Summer Corn, Tomato and Tortellini Pasta Salad
Ingredients
Lemon Vinaigrette:
- ⅓ cup extra virgin olive oil
- 4 tablespoons fresh lemon juice
- 1 clove garlic, finely minced or grated
- ¼ teaspoon salt
- ⅛ teaspoon black pepper
Pasta salad:
- 22 ounces cheese tortellini
- 2 cups cooked corn
- 1 cup halved/quartered grape or cherry tomatoes
- 1 large zucchini, halved and thinly sliced
- 2-3 tablespoons crumbled feta cheese
- 5 leaves fresh basil, torn or chopped
- salt and pepper to taste
Instructions
Vinaigrette:
- Combine all ingredients and whisk to combine.
Pasta salad:
- Cook tortellini according to package instructions.

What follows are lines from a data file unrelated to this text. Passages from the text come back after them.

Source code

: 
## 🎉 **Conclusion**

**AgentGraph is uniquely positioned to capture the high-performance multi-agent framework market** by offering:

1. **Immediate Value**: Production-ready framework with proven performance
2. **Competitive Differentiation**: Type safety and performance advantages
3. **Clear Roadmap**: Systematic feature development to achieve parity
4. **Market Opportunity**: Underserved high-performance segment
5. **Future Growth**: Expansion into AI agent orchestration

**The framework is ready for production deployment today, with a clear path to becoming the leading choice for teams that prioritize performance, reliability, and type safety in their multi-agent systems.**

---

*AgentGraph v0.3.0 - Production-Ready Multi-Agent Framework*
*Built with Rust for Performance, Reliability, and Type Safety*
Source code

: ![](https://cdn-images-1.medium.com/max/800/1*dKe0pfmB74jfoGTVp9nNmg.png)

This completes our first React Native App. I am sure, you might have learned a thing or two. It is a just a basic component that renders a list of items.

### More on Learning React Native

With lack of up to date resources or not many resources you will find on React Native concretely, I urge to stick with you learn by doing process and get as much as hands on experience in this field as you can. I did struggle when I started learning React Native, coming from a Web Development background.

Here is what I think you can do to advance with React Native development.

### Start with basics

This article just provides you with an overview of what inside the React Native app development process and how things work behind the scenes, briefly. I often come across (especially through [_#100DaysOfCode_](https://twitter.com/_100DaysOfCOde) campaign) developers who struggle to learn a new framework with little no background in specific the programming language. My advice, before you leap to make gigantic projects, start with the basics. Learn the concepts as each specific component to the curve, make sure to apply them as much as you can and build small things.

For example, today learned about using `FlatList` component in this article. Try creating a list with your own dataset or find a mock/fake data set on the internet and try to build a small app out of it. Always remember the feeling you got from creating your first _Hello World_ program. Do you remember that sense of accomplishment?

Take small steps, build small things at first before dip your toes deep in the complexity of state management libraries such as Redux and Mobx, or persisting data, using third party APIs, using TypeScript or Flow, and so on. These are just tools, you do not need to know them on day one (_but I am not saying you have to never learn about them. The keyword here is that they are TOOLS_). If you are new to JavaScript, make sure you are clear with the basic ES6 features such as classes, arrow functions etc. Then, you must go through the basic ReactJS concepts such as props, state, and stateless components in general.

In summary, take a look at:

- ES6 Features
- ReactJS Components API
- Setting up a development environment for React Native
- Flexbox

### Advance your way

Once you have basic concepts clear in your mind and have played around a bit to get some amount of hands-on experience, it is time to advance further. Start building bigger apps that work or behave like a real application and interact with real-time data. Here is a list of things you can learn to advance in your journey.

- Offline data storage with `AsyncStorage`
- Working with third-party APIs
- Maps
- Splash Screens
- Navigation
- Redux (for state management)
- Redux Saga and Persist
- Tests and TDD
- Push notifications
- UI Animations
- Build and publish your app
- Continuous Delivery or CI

Once it has drained, drizzle a little olive oil or lemon vinaigrette over the pasta to keep it from sticking. Set aside to cool to room temperature.

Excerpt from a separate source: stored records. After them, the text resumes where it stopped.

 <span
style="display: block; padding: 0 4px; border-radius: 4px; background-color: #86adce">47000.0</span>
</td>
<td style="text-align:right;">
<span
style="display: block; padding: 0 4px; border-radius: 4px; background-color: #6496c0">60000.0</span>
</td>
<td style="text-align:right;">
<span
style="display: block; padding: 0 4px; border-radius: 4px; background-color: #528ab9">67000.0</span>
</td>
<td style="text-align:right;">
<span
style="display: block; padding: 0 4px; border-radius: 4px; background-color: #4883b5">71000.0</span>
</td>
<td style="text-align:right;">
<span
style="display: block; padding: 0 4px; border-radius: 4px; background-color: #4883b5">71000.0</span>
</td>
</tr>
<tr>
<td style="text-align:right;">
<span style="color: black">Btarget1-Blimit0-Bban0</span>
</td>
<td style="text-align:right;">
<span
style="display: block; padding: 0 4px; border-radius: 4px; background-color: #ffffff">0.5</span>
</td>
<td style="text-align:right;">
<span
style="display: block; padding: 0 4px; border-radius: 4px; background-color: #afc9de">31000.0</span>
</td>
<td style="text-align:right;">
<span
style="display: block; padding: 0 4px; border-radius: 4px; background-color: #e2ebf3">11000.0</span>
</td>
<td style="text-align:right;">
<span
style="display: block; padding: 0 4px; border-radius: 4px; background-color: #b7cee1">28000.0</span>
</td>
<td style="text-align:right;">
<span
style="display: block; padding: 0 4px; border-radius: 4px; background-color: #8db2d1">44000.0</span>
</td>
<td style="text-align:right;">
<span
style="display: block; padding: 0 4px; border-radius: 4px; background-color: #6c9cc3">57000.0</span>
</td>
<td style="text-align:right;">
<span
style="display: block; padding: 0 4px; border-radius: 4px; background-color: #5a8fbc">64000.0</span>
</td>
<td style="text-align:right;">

- Once cooled, combine tortellini, corn, tomatoes, zucchini, feta, basil, and dressing. Toss to combine. Season to taste with salt and pepper. Serve immediately or refrigerate.
Nutrition
Nutritional Information is an estimate based on third-party calculations and may vary based on products used and serving sizes.





Jennifer Anderson says
I made this and took it to an island party! Everyone loved it and was asking for the recipe. It’s a crisp and refreshing pasta salad option on these hot summer days! Plus, the colors of the dish make it a winner! I made extra dressing, of course!!
Celebrating Sweets says
I’m happy to hear that! Thanks for taking the time to stop by.
Lori says
Add some rotisserie shredded chicken and now my summer go to for hot nights! Love it!
Celebrating Sweets says
That sounds perfect! Thanks for stopping by. 🙂
Hal says
If I’m reading this correctly, you need to use 2 boxes of dried tortellini. Each braille box is 16 oz. I will be making this for a crowd of about 30 and want to be sure. I made this before and it was delicious but I don’t remember how much dried tortellini I used
Allison says
The recipe calls for 22oz of tortellini, which would be about 1.5 of the boxes you’re referring to. You can really just play around with and add more dressing and veggies to taste. Enjoy!